* Tasks and exercises
1. Answer these from the essay on jazz dissonance:
(a) How old was the writer when first listening to jazz?
(b) What frequency does the essay give for the note C?
(c) What is the distance between two notes called?
2. According to the essay on jazz dissonance, why is it difficult to talk about music and our feelings toward it? Answer in one to three sentences.
3. Carry on the essay on jazz dissonance from the end of its last sentence.

* Selected excerpt
• • • • •
MUSIC
The Dissonance of Jazz
Raphael Touzelet
The first time I listened to jazz I was thirteen years old and I did not understand anything. Kind of Blue was the first album I played. Nothing was clear, the rare passages that harmonically conformed to my habits were quickly overtaken by some unpredictable dissonance. All of it formed an indecipherable chaos. I was definitively impervious to this music that enjoys such great prestige.
I was impervious to jazz, too bad. I thought about it for days. Fragments kept coming back to me: the opening double bass notes of Flamenco Sketches or the first three chords of Blue in Green. Until one day I decided, with genuine desire, to play the album again. For eight years now I've been listening to this album every month. The visceral rejection that jazz had provoked in me gave way to a passionate obsession. What had seemed dissonant and confused, I now experience as marvelous and virtuosic. I tried to understand what had happened, to understand why everything sounded so different. My search opened the door to dizzying questions and the beginning of an answer.

Miles Davis, Munich Concert
To borrow Bégaudeau's words, it's difficult to talk about music and our feelings toward it precisely because words always relate to images, and since music is nothing but sound, it is more abstract and thus escapes language. Western music theory proposes to study this art as an object, to describe it with concepts and sometimes to prescribe it with rules.
Music is made of notes, notes are sounds, sounds are vibrations in the air. The quantity of air vibration emitted by a note is its frequency, expressed in Hz (264 Hz for C, for example). Each sound emits a fundamental frequency and a cluster of other frequencies that are multiples of the fundamental (132, 396, 528 Hz for C, for example). A note alone means nothing, in the sense that it doesn't convey any particular emotion. It takes on meaning in context: the notes placed before and after it give it an emotion. A distance between two notes (played simultaneously or in succession) is called an interval.
• • • • •
* Dataset section
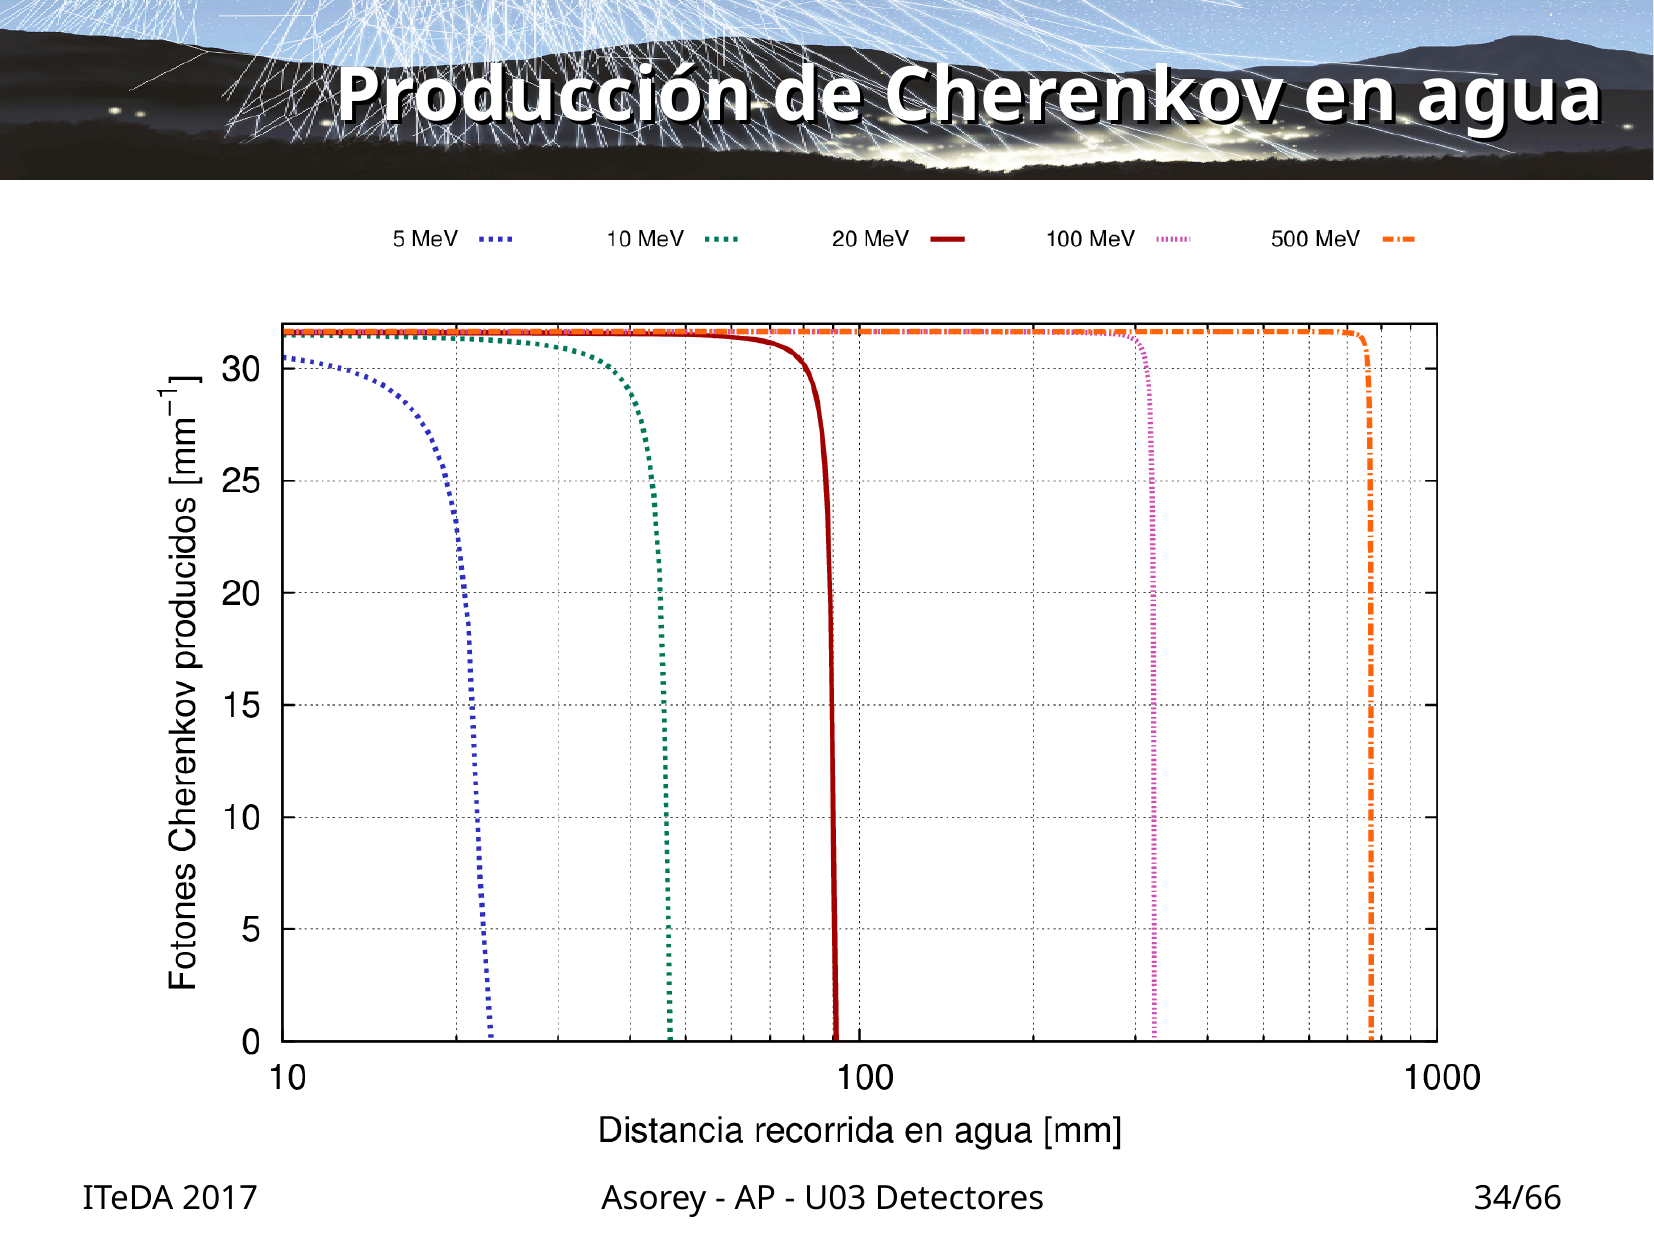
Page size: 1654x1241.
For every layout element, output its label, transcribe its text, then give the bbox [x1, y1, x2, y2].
• • • • •
* Expected answers
1.
(a) Thirteen years old.
(b) 264 Hz.
(c) An interval.

2. Words always relate to images, but music is nothing but sound. That makes it more abstract, so it escapes language.

3.
For some impenetrable reason, the combination of several notes will sound more or less pleasing. G (396 Hz) and C (264 Hz) sound perfectly consonant (396 = 1.5 × 264) and give a sensation of satisfaction. Conversely, C (264 Hz) and C# (277 Hz) sound very dissonant, and create a sensation of tension. We'll note that the two notes follow each other on a keyboard. Music could be summarized thus: the art of producing and resolving tensions. The emotions that music gives us are rooted in the intervals between each note, these intervals are distances measured in "tones." Music is proportion.
When a composer writes a work, they are constrained by a scale. A scale is a collection of seven notes. It gives its color to a work. If in a work, you play a note that isn't part of its scale, the tension will be such that you can only firmly declare: it's a wrong note, it's unpleasant. The freedom of jazz is to regularly step outside the established scale. This is what we call borrowing. For a brief instant, the listener perceives a dissonance that creates tension, stress. This tension dissipates when the musician resolves it, returning to a stable scale through a satisfying interval.
The notion of a wrong note extinguishes itself: everything is just a question of context. It's this excitement that creates the thrill of this music. This transgression makes jazz works as colorful and free as paintings. The pictorial equivalent would be a canvas by Kandinsky or Miró. It's music that refuses form. Contemporary pop music is, for the most part, strictly diatonic. That is to say, it refuses to leave the scale, even for a brief instant. We more often associate a pop song with a vivid and assertive color. A commonplace is to say that pop is sweet where jazz is bittersweet. This difference is obviously reinforced by the structure of these two genres. Jazz is a music of improvisation, therefore unpredictable. Pop music consists of melodic phrases that we repeat. Listening to jazz is a listening that demands surrender, as before a painting.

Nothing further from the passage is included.